- _Materials provided_:
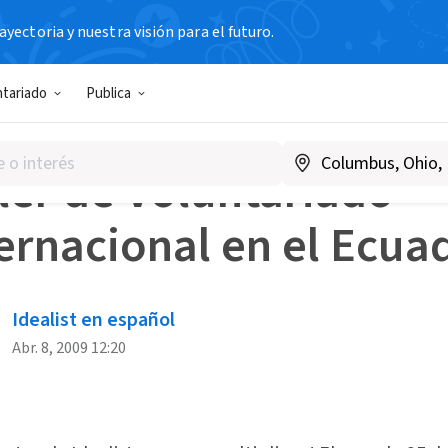
yectoria y nuestra visión para el futuro.
s Blog
Taller de Voluntariado internacional en el Ecuador
ntariado
Publica
/CONCURSOS/CAMPAÑAS
ler de Voluntariado
ernacional en el Ecua
Idealist en español
Abr. 8, 2009 12:20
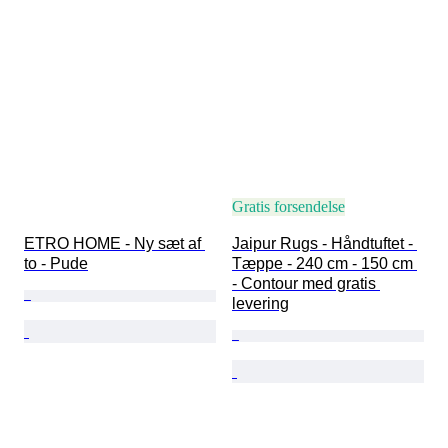
Gratis forsendelse
ETRO HOME - Ny sæt af 
Jaipur Rugs - Håndtuftet - 
to - Pude
Tæppe - 240 cm - 150 cm 
- Contour med gratis 
levering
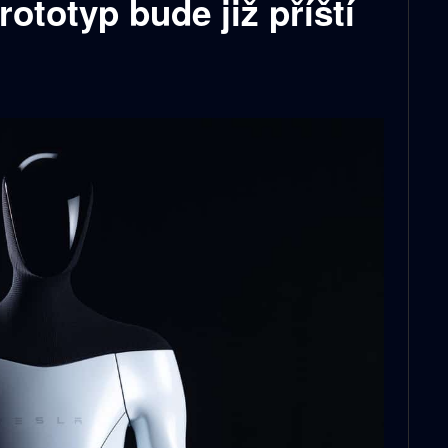
rototyp bude již příští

- _Task statement_:
Please reproduce the text lines of the data above word for word, leaving out the pictures.

- _Reply to the task_:
yectoria y nuestra visión para el futuro.
s Blog
Taller de Voluntariado internacional en el Ecuador
ntariado
Publica
/CONCURSOS/CAMPAÑAS
ler de Voluntariado
ernacional en el Ecua
Idealist en español
Abr. 8, 2009 12:20
Gratis forsendelse
ETRO HOME - Ny sæt af 
Jaipur Rugs - Håndtuftet - 
to - Pude
Tæppe - 240 cm - 150 cm 
- Contour med gratis 
levering
rototyp bude již příští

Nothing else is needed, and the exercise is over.